Additionally, the measure would have prevented law enforcement from using chokeholds.
The Harker Heights measure was somewhat more procedurally convoluted, as voters already approved cannabis decriminalization at the ballot last November. But because the City Council repealed the ordinance shortly after the vote, over concerns that it conflicted with state law, activists collected signatures for another initiative to repeal the repeal. Voters accomplished that on May 6—by just one vote.
Proposition A asked: “Shall the ordinance repealing Chapter 133, ‘Marijuana Enforcement,’ of the Code of Ordinances of the City of Harker Heights be approved?”
If voters wanted to repeal the repeal, they needed to vote “No.” The narrow 1,135-1,134 result likely means there will be a recount.
Before these latest results, Ground Game Texas had secured a number of city-level reform victories in recent elections.
While Harker Heights was the only city of the bunch to have repealed such an initiative, advocates have faced issues in other jurisdictions where voters approved cannabis decriminalization.
For example, the Killeen City Council temporarily paused implementation of the local voter-approved ordinance, arguing that there were legal concerns that lawmakers needed to sort through before giving it their approval, which they eventually did.
While there’s been a surge of local action on marijuana issues in Texas over recent years, statewide reform has generally failed in the conservative legislature.

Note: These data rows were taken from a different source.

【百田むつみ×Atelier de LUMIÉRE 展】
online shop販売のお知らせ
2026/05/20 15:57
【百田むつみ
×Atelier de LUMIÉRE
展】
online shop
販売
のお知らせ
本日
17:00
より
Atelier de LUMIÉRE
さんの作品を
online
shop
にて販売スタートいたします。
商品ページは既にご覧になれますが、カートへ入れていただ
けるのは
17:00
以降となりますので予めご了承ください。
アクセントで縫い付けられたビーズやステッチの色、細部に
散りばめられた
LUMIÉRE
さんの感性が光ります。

In Denton, local officials didn’t pursue an outright repeal of the cannabis measure that voters approved, but they did initially challenge key provisions, saying that the city wasn’t authorized to direct police to make the prescribed policy changes. However, they later accepted the reform.

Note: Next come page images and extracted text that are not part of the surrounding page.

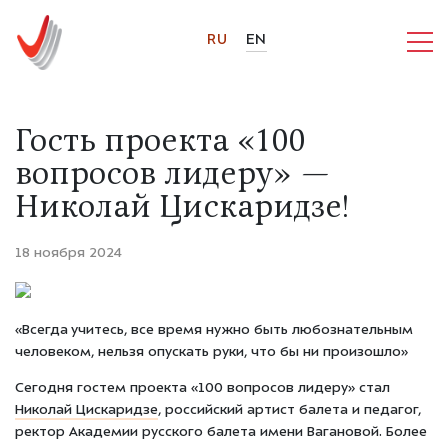
RU
EN
Гость проекта «100
вопросов лидеру» —
Николай Цискаридзе!
18 ноября 2024
«Всегда учитесь, все время нужно быть любознательным
человеком, нельзя опускать руки, что бы ни произошло»
Сегодня гостем проекта «100 вопросов лидеру» стал
Николай Цискаридзе
, российский артист балета и педагог,
ректор Академии русского балета имени Вагановой. Более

Elgin and San Marcos also passed decriminalization in 2022, without experiencing similar complications from local government.
Austin voters, meanwhile, strongly approved a marijuana decriminalization measure in May 2022.

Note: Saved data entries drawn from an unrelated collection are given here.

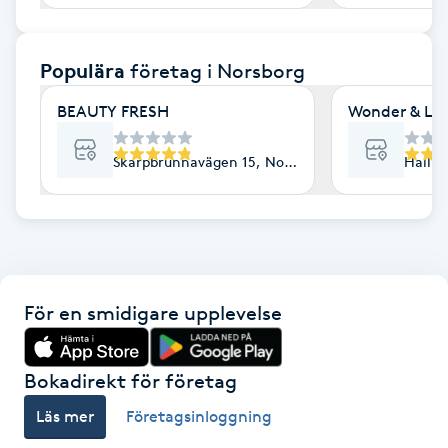
F
Populära
företag
i Norsborg
Face framing
BEAUTY FRESH
Wonder & Las
Faceliftmassage
Skarpbrunnavägen 15, Norsborg
Hallun
Fet hårbotten
Fettreducering
Fibromassage
För en smidigare upplevelse
Fillers
Bokadirekt för företag
Fotmassage
Läs mer
Företagsinloggning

While there’s been a surge of local action on marijuana issues under home rule laws in Texas over recent years, statewide reform has generally failed in the conservative legislature.
Advocates are closely watching to see what, if anything, the Texas Senate does with a bill to decriminalize marijuana statewide that the House passed in April.
The House already passed similar cannabis decriminalization proposals during the past two legislative sessions, in 2021 and 2019. But so far, the proposals have consistently stalled in the Senate amid opposition from Lt. Gov. Dan Patrick (R), who presides over the chamber.
In April, the House also passed a bill to allow medical marijuana as an opioid alternative for people with chronic pain, and to replace the state’s THC limit, sending the legislation to the Senate for consideration.
Nearly three in four Texas voters (72 percent) support decriminalizing marijuana, according to a University of Texas/Texas Politics Project poll in December. More than half (55 percent), meanwhile, said they’re in favor of broader legalization. Seventeen percent said it shouldn’t be legal at all.
A more recent survey from the same institution similarly showed that a majority of Texas voters feel that the state’s marijuana laws should be “less strict.”
Texas lawmakers also recently filed a series of new bills aimed at promoting and expanding psychedelics research in the state.